-- start LISTED RECORDS --

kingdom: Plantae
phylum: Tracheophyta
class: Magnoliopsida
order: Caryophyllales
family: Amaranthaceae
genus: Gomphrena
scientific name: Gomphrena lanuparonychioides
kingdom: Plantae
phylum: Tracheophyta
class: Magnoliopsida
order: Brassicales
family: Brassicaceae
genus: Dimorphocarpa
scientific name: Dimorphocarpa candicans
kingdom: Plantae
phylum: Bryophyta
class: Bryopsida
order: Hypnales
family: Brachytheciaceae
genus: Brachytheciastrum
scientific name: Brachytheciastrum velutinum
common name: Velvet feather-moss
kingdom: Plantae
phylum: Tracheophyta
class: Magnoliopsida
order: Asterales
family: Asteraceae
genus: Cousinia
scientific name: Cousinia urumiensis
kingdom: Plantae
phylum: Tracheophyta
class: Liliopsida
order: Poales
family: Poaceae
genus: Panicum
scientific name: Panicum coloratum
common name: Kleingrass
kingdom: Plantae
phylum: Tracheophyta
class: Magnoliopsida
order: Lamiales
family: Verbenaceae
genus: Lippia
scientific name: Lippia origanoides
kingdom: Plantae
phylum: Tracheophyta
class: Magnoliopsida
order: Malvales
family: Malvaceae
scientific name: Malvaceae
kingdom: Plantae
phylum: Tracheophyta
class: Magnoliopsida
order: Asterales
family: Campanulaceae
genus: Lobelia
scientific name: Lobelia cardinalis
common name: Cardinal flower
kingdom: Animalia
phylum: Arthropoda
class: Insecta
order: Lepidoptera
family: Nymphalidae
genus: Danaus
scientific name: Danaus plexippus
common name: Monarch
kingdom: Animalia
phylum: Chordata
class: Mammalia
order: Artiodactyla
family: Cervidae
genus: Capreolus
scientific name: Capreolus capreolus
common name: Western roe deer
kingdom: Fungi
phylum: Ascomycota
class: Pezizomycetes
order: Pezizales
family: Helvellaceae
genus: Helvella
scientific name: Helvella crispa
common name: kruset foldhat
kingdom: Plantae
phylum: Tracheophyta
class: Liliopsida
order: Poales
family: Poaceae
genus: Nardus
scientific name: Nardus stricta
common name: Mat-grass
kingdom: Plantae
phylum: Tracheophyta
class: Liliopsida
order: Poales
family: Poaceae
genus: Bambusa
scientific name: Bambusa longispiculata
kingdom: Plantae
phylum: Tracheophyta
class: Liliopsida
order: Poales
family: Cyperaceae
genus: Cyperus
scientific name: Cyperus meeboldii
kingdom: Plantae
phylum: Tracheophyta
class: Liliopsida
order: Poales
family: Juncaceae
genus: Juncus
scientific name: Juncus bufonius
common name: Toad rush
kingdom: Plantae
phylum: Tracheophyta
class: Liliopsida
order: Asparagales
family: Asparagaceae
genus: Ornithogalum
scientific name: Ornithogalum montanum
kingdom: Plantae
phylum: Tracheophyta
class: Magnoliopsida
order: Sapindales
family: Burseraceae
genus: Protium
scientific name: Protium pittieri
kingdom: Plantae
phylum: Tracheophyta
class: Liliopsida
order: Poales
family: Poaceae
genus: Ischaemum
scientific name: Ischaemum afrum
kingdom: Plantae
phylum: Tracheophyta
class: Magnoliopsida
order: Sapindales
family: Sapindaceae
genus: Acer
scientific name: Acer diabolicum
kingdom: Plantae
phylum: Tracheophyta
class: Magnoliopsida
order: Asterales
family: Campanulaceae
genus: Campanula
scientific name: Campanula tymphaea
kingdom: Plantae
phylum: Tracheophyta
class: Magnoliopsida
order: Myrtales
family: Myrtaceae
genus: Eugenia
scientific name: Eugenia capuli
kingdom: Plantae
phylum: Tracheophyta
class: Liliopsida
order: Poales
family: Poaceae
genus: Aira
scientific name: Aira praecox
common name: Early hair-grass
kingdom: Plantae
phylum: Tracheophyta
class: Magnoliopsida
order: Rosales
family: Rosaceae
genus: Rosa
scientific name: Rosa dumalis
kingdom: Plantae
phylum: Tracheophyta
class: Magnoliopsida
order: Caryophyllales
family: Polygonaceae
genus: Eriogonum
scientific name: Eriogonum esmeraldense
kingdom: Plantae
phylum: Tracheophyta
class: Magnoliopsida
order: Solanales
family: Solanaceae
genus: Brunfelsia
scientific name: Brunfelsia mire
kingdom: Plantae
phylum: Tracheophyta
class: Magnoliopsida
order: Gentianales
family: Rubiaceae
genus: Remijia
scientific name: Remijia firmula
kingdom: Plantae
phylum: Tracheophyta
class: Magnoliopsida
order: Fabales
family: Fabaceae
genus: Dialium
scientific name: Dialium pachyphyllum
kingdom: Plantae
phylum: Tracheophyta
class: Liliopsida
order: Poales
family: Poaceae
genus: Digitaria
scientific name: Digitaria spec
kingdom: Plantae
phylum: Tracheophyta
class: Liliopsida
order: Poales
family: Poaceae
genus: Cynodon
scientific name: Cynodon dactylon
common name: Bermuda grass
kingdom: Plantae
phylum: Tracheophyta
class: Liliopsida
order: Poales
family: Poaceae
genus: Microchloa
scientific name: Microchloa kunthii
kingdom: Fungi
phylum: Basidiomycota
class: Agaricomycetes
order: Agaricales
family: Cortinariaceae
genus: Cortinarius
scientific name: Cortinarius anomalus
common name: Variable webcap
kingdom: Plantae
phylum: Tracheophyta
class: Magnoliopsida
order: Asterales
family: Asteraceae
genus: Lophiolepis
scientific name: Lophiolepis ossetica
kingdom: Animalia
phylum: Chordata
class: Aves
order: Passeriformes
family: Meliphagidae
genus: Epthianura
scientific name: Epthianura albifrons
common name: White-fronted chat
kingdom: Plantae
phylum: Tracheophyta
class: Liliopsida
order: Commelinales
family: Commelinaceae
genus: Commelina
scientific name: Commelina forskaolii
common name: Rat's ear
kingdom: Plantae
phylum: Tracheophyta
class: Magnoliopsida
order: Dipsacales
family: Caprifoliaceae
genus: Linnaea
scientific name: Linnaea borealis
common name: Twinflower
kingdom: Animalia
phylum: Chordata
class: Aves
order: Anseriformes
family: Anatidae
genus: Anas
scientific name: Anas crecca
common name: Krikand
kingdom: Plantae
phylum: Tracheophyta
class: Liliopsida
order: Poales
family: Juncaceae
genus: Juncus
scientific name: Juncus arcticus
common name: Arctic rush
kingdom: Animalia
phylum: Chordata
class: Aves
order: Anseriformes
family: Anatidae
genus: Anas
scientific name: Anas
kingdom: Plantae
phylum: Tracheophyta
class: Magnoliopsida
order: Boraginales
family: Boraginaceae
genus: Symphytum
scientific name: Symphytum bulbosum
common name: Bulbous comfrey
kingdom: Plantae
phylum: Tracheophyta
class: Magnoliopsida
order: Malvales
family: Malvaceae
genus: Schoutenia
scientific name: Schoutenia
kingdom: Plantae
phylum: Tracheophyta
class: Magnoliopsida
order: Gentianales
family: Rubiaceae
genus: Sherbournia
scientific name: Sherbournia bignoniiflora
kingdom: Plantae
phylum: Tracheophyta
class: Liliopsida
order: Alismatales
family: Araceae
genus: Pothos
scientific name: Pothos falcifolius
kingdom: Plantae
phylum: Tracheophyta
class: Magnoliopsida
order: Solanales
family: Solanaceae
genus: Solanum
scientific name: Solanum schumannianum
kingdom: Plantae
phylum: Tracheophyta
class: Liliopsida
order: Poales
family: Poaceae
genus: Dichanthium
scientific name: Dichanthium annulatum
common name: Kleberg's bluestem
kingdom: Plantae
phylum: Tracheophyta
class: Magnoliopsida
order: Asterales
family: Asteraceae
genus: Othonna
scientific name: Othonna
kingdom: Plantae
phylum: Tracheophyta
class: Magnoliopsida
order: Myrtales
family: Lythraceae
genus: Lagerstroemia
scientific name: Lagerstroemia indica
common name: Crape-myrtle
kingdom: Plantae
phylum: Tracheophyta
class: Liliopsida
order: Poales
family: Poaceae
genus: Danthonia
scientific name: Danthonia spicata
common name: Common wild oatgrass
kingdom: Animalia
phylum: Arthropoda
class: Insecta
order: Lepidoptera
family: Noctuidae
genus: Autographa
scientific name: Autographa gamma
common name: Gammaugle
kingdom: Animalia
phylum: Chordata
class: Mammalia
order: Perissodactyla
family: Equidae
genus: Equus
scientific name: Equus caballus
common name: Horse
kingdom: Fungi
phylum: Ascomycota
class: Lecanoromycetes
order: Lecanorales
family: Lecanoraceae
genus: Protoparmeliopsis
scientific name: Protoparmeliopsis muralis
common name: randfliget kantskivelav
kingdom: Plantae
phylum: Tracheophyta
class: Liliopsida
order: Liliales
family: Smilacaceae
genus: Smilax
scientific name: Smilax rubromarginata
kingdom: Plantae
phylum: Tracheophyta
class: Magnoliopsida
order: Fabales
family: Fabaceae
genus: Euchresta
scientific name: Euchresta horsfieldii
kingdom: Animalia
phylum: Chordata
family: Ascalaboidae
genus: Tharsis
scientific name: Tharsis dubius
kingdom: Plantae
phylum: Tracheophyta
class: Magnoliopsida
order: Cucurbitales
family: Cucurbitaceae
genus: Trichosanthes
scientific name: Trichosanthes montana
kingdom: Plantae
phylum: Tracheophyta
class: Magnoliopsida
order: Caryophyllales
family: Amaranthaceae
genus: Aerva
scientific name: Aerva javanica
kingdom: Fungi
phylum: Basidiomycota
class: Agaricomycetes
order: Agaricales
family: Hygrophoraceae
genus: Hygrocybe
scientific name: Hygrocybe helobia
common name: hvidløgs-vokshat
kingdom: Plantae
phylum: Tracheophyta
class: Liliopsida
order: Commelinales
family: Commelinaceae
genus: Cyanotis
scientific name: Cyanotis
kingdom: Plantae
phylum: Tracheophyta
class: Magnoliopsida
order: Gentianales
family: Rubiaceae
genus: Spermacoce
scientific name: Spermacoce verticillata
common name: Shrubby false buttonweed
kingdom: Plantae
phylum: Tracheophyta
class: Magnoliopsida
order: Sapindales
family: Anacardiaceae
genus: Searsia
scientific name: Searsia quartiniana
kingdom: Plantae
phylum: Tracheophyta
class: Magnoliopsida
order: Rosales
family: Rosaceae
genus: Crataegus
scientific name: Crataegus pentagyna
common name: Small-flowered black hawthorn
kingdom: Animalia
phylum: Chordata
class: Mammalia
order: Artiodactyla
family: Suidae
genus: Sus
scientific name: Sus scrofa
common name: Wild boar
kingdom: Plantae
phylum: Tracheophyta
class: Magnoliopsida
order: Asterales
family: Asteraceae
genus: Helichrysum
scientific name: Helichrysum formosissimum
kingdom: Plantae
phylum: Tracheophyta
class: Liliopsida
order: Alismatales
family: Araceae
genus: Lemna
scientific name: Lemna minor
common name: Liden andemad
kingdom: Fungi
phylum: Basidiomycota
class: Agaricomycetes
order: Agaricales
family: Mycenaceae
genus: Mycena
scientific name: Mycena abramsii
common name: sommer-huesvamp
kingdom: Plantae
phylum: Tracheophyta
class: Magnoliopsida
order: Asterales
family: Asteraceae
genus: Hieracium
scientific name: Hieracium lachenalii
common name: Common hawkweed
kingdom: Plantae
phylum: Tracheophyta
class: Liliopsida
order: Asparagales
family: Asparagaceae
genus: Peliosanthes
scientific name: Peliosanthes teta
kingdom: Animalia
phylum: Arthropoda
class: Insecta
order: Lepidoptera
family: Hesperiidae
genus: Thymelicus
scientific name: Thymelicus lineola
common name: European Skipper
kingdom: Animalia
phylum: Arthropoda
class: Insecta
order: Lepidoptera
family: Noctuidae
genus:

-- end LISTED RECORDS --

- _PROBLEM TO SOLVE_
Starting at the line with "common name: kruset foldhat" and ending at the line with "genus: Acer", rewrite the data with "phylum" replaced by "division". Leave everything else unchanged, and return only those lines.

- _EXERCISE RESPONSE_
common name: kruset foldhat
kingdom: Plantae
division: Tracheophyta
class: Liliopsida
order: Poales
family: Poaceae
genus: Nardus
scientific name: Nardus stricta
common name: Mat-grass
kingdom: Plantae
division: Tracheophyta
class: Liliopsida
order: Poales
family: Poaceae
genus: Bambusa
scientific name: Bambusa longispiculata
kingdom: Plantae
division: Tracheophyta
class: Liliopsida
order: Poales
family: Cyperaceae
genus: Cyperus
scientific name: Cyperus meeboldii
kingdom: Plantae
division: Tracheophyta
class: Liliopsida
order: Poales
family: Juncaceae
genus: Juncus
scientific name: Juncus bufonius
common name: Toad rush
kingdom: Plantae
division: Tracheophyta
class: Liliopsida
order: Asparagales
family: Asparagaceae
genus: Ornithogalum
scientific name: Ornithogalum montanum
kingdom: Plantae
division: Tracheophyta
class: Magnoliopsida
order: Sapindales
family: Burseraceae
genus: Protium
scientific name: Protium pittieri
kingdom: Plantae
division: Tracheophyta
class: Liliopsida
order: Poales
family: Poaceae
genus: Ischaemum
scientific name: Ischaemum afrum
kingdom: Plantae
division: Tracheophyta
class: Magnoliopsida
order: Sapindales
family: Sapindaceae
genus: Acer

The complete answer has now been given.